(Source records)
⁂

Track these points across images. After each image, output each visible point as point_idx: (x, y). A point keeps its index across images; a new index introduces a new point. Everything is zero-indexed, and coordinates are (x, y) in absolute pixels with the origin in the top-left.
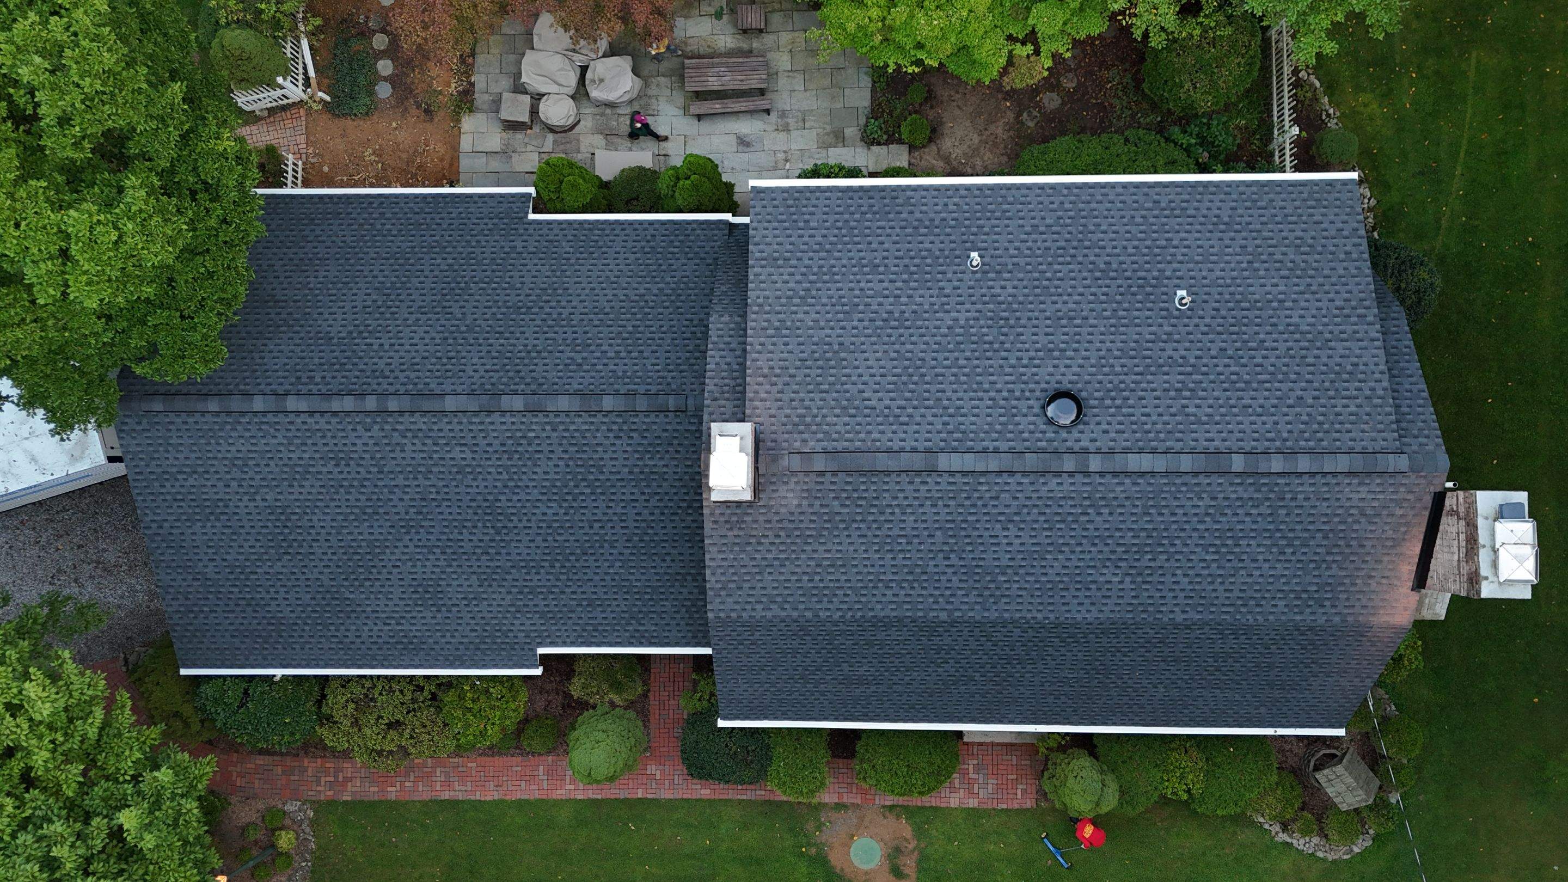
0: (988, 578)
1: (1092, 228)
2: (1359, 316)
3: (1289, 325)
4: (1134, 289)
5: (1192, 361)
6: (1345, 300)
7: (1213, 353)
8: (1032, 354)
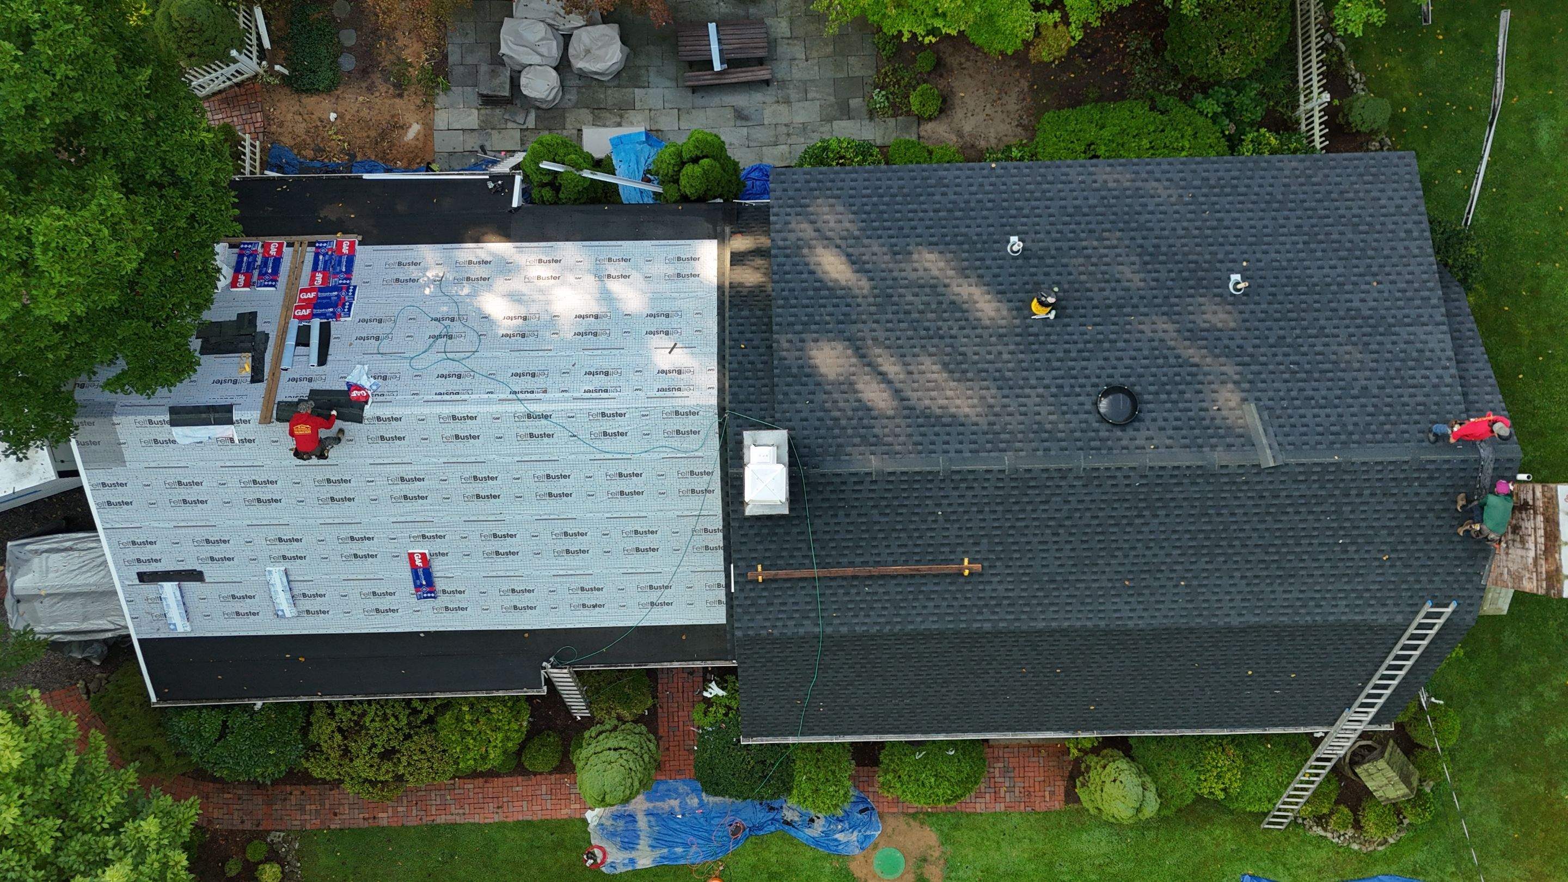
0: (1036, 586)
1: (1138, 208)
2: (1422, 299)
3: (1349, 310)
4: (1185, 274)
5: (1250, 350)
6: (1407, 282)
7: (1272, 341)
8: (1080, 346)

⁂

_About this task_.
Set down only the lines running from the line with "0: (988, 578)" to the end of the entries, inclusive; omit every picture.

_Solution to this exercise_.
0: (988, 578)
1: (1092, 228)
2: (1359, 316)
3: (1289, 325)
4: (1134, 289)
5: (1192, 361)
6: (1345, 300)
7: (1213, 353)
8: (1032, 354)
0: (1036, 586)
1: (1138, 208)
2: (1422, 299)
3: (1349, 310)
4: (1185, 274)
5: (1250, 350)
6: (1407, 282)
7: (1272, 341)
8: (1080, 346)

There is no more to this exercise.